* **Problem statement**
Set down the full data below exactly as given, please.

* **The data**
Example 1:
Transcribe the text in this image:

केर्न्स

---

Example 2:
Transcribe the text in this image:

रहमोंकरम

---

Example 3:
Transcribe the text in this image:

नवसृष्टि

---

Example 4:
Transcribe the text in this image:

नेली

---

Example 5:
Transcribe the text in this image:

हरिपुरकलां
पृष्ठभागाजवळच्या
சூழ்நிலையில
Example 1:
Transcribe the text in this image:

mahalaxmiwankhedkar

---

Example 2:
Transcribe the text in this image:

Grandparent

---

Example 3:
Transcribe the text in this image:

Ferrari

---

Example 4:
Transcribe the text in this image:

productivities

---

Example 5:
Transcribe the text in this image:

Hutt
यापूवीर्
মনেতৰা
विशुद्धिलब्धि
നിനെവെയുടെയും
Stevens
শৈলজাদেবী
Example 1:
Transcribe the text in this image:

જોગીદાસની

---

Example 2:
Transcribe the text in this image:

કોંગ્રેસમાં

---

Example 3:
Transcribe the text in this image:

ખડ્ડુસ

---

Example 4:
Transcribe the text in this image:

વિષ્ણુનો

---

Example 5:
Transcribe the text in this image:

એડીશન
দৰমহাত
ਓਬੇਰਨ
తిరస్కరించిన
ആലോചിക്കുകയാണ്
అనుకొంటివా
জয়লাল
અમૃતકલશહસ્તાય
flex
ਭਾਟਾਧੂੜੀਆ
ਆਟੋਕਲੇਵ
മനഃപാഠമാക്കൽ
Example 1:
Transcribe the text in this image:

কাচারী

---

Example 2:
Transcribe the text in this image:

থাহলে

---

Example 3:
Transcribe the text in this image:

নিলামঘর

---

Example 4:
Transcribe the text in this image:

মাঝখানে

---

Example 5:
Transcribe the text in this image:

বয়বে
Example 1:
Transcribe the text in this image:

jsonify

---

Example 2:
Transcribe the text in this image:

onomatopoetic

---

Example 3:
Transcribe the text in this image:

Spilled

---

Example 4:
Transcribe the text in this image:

* **Expected answer**
Example 1:
Transcribe the text in this image:

केर्न्स

---

Example 2:
Transcribe the text in this image:

रहमोंकरम

---

Example 3:
Transcribe the text in this image:

नवसृष्टि

---

Example 4:
Transcribe the text in this image:

नेली

---

Example 5:
Transcribe the text in this image:

हरिपुरकलां
पृष्ठभागाजवळच्या
சூழ்நிலையில
Example 1:
Transcribe the text in this image:

mahalaxmiwankhedkar

---

Example 2:
Transcribe the text in this image:

Grandparent

---

Example 3:
Transcribe the text in this image:

Ferrari

---

Example 4:
Transcribe the text in this image:

productivities

---

Example 5:
Transcribe the text in this image:

Hutt
यापूवीर्
মনেতৰা
विशुद्धिलब्धि
നിനെവെയുടെയും
Stevens
শৈলজাদেবী
Example 1:
Transcribe the text in this image:

જોગીદાસની

---

Example 2:
Transcribe the text in this image:

કોંગ્રેસમાં

---

Example 3:
Transcribe the text in this image:

ખડ્ડુસ

---

Example 4:
Transcribe the text in this image:

વિષ્ણુનો

---

Example 5:
Transcribe the text in this image:

એડીશન
দৰমহাত
ਓਬੇਰਨ
తిరస్కరించిన
ആലോചിക്കുകയാണ്
అనుకొంటివా
জয়লাল
અમૃતકલશહસ્તાય
flex
ਭਾਟਾਧੂੜੀਆ
ਆਟੋਕਲੇਵ
മനഃപാഠമാക്കൽ
Example 1:
Transcribe the text in this image:

কাচারী

---

Example 2:
Transcribe the text in this image:

থাহলে

---

Example 3:
Transcribe the text in this image:

নিলামঘর

---

Example 4:
Transcribe the text in this image:

মাঝখানে

---

Example 5:
Transcribe the text in this image:

বয়বে
Example 1:
Transcribe the text in this image:

jsonify

---

Example 2:
Transcribe the text in this image:

onomatopoetic

---

Example 3:
Transcribe the text in this image:

Spilled

---

Example 4:
Transcribe the text in this image:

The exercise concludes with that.